● Exercise instructions
Repeat every record below exactly as written.

● Excerpted records
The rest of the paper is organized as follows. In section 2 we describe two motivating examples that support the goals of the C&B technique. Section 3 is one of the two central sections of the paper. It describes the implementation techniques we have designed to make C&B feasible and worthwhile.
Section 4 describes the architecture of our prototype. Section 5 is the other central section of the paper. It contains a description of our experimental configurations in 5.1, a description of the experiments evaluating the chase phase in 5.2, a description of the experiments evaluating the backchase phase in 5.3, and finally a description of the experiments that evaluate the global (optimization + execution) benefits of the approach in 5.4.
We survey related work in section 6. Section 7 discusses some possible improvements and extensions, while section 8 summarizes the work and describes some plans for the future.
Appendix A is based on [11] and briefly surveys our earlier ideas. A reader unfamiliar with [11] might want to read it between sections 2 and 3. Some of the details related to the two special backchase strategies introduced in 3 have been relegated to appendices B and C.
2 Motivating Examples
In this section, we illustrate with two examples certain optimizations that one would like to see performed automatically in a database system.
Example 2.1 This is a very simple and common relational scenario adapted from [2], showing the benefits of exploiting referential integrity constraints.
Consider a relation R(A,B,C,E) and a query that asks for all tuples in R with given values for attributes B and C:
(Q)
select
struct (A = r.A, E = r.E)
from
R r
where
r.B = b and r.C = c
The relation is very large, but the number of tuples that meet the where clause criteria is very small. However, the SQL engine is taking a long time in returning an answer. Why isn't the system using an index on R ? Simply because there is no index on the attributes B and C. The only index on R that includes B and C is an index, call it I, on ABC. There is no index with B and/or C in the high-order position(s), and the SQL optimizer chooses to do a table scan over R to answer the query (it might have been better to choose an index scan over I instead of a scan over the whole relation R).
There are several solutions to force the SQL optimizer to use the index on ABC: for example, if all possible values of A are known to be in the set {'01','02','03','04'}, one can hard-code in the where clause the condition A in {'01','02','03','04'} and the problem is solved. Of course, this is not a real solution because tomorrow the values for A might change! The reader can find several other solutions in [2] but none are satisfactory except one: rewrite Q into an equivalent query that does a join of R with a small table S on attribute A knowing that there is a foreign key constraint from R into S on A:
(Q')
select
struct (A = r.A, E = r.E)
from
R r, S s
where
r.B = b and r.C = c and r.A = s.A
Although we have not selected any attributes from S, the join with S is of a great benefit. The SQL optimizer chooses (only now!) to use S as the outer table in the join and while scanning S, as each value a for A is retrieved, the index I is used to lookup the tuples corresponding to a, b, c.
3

● Solution for this problem
The rest of the paper is organized as follows. In section 2 we describe two motivating examples that support the goals of the C&B technique. Section 3 is one of the two central sections of the paper. It describes the implementation techniques we have designed to make C&B feasible and worthwhile.
Section 4 describes the architecture of our prototype. Section 5 is the other central section of the paper. It contains a description of our experimental configurations in 5.1, a description of the experiments evaluating the chase phase in 5.2, a description of the experiments evaluating the backchase phase in 5.3, and finally a description of the experiments that evaluate the global (optimization + execution) benefits of the approach in 5.4.
We survey related work in section 6. Section 7 discusses some possible improvements and extensions, while section 8 summarizes the work and describes some plans for the future.
Appendix A is based on [11] and briefly surveys our earlier ideas. A reader unfamiliar with [11] might want to read it between sections 2 and 3. Some of the details related to the two special backchase strategies introduced in 3 have been relegated to appendices B and C.
2 Motivating Examples
In this section, we illustrate with two examples certain optimizations that one would like to see performed automatically in a database system.
Example 2.1 This is a very simple and common relational scenario adapted from [2], showing the benefits of exploiting referential integrity constraints.
Consider a relation R(A,B,C,E) and a query that asks for all tuples in R with given values for attributes B and C:
(Q)
select
struct (A = r.A, E = r.E)
from
R r
where
r.B = b and r.C = c
The relation is very large, but the number of tuples that meet the where clause criteria is very small. However, the SQL engine is taking a long time in returning an answer. Why isn't the system using an index on R ? Simply because there is no index on the attributes B and C. The only index on R that includes B and C is an index, call it I, on ABC. There is no index with B and/or C in the high-order position(s), and the SQL optimizer chooses to do a table scan over R to answer the query (it might have been better to choose an index scan over I instead of a scan over the whole relation R).
There are several solutions to force the SQL optimizer to use the index on ABC: for example, if all possible values of A are known to be in the set {'01','02','03','04'}, one can hard-code in the where clause the condition A in {'01','02','03','04'} and the problem is solved. Of course, this is not a real solution because tomorrow the values for A might change! The reader can find several other solutions in [2] but none are satisfactory except one: rewrite Q into an equivalent query that does a join of R with a small table S on attribute A knowing that there is a foreign key constraint from R into S on A:
(Q')
select
struct (A = r.A, E = r.E)
from
R r, S s
where
r.B = b and r.C = c and r.A = s.A
Although we have not selected any attributes from S, the join with S is of a great benefit. The SQL optimizer chooses (only now!) to use S as the outer table in the join and while scanning S, as each value a for A is retrieved, the index I is used to lookup the tuples corresponding to a, b, c.
3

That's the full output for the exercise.